# Rigging, high lines and griphoist set ups



## mtbty (Jun 15, 2012)

Rigging, high lines, griphoist and cable winch set ups, what do you use? 

I'm trying to use these methods more and more so I just want to see what people are using.

Or has anyone ever used a Lewis winch?


----------



## drew p (Jan 20, 2012)

Haven't done anything fancy, but have been using a masrdam power puller, 150' rope, and assorted straps, shackles, etc. Been very handy for moving heavier logs. Added a pulley and used it as a zipline to move rocks for a wall, and buckets of dirt from a borrow pit.


Sent from my iPad using Tapatalk HD


----------



## ray.vermette (Jul 16, 2008)

I also use a Maasdam Pow'R Pull rope puller and wide straps, mostly to move heavy rocks 200-600+ lbs. I use log rollers cut from deadfall under the rocks when using the puller.

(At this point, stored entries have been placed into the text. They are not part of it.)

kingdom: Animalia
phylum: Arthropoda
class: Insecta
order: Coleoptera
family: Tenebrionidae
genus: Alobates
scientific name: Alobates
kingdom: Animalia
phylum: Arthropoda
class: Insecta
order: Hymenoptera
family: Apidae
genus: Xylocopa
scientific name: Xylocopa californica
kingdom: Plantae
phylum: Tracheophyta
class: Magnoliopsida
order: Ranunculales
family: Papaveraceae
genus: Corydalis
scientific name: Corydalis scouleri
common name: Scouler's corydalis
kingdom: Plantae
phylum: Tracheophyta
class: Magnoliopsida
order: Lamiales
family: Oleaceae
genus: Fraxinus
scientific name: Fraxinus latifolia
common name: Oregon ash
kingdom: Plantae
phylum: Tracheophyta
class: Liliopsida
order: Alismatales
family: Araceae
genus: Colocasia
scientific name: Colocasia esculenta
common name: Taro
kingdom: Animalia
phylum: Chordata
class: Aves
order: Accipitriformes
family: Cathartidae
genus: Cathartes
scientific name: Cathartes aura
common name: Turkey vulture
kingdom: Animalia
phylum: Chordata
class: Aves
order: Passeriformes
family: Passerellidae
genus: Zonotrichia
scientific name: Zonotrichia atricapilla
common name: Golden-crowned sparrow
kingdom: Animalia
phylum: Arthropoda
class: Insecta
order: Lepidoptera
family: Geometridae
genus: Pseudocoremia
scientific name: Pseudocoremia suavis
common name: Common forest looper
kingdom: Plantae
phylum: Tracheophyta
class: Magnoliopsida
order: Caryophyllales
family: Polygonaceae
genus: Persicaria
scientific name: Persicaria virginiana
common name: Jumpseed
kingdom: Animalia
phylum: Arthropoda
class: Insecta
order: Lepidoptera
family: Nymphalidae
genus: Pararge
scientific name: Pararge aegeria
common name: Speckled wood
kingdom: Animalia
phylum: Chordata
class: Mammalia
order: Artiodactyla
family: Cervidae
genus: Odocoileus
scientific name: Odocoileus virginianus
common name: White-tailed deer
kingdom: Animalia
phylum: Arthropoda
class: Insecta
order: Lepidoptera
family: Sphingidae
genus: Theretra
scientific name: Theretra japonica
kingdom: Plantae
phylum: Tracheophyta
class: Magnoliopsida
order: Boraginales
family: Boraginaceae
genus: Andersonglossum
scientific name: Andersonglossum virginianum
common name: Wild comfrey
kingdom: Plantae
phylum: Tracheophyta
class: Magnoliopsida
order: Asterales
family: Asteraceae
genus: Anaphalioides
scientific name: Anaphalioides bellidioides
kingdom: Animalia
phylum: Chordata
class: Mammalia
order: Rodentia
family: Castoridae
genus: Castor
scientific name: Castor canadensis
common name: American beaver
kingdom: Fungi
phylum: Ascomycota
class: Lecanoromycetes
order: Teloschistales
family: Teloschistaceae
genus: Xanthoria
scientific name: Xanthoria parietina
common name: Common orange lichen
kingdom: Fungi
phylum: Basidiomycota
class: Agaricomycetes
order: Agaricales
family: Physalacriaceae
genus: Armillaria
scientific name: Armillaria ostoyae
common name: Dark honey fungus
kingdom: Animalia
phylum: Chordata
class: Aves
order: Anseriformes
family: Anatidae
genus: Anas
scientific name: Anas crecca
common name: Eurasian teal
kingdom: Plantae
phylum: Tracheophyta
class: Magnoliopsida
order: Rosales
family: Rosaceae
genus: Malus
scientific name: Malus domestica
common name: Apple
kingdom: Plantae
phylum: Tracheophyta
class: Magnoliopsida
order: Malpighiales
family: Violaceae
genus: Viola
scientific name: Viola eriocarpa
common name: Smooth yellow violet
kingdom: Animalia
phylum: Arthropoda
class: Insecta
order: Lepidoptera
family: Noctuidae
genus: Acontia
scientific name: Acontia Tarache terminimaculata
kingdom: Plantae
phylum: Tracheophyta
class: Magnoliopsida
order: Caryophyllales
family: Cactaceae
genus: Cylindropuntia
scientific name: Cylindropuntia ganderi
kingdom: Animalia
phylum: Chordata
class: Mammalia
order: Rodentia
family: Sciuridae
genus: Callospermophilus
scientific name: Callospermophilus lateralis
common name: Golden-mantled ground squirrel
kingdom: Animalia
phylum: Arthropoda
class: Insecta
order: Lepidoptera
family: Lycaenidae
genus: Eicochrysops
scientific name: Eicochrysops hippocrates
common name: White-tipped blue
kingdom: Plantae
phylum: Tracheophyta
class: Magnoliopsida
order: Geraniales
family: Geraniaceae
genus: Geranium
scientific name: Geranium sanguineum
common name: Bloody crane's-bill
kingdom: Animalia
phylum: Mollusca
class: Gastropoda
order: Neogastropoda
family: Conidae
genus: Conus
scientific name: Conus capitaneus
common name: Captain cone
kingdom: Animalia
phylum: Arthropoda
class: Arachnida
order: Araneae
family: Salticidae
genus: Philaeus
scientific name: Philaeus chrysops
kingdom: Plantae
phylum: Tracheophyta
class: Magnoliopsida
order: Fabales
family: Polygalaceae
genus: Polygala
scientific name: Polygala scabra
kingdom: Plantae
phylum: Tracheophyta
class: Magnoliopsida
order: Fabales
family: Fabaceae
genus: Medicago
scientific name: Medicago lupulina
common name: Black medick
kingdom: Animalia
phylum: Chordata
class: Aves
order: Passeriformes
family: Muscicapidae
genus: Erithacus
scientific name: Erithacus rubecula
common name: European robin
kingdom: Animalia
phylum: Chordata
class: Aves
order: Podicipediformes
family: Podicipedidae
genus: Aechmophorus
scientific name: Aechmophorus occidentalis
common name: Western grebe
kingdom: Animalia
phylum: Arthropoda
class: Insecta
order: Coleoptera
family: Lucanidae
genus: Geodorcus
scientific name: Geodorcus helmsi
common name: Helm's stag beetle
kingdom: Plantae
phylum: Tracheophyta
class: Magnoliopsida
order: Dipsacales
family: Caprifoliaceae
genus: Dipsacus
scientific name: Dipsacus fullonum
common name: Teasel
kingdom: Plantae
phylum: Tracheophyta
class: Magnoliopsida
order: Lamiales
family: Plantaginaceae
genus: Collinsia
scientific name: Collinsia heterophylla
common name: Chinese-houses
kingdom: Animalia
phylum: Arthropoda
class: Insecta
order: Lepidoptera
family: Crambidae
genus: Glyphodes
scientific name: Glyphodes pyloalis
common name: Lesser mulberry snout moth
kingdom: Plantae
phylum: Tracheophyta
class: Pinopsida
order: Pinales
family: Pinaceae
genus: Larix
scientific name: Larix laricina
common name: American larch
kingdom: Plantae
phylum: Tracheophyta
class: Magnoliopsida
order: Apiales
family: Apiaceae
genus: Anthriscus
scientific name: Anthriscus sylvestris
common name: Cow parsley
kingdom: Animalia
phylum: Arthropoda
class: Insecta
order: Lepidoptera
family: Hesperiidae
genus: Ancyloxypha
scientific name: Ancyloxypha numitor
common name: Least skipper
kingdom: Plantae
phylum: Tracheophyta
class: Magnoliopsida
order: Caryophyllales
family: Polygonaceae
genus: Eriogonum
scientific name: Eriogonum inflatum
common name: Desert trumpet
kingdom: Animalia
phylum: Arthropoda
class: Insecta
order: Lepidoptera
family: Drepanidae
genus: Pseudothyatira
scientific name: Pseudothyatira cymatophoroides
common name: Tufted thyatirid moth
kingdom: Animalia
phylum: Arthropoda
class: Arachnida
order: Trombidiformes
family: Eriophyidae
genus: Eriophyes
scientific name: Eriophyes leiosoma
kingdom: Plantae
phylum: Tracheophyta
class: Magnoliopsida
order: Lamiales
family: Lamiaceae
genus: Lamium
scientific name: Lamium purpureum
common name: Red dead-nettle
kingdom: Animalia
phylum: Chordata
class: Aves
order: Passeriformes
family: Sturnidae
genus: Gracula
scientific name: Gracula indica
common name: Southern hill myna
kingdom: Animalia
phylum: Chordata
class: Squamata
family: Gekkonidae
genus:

I used a manual cable hoist ("come-along") before to do the same, but the very limited cable length on the come-along was a major PITA. I kept having to unattach the come-along, spool out the cable, and attach again.


----------



## mtbty (Jun 15, 2012)

Come-alongs are weak sauce for any real trail building.


----------



## haydukelives (Oct 5, 2009)

We have yet to put into action a griphoist and highline set up, but are on our way. The conservation organization I work for is partnering with other trail advocacy groups in the area to host a trail rigging training with Lester Kenway of trail services LLC in April. We applied for multiple small grants to pay for the majority of the course cost and equipment cost. We'll be making this rigging cache available to other trail groups as long as they have a participant in the course and take responsibility for the maintenance of the equipment while they are using it. If you haven't spoken with Lester, I recommend it, he's a human library of rigging information. We are waiting to purchase our equipment until after the course but are looking at a 2-ton unit, with multiple lengths of wire rope and numerous 4 1/2" blocks with shackles and plenty of large synthetic slings to anchor with. I can pm you our actual set up once we assemble our rigging cache.


----------



## skerry00 (Jul 7, 2004)

I used to employ a lot of grip hoist equipment out east. Used the TU-17 a lot. You're right on about Lester. A human encyclopedia on rigging. Saw him a few weeks ago at the PTBA conference.


----------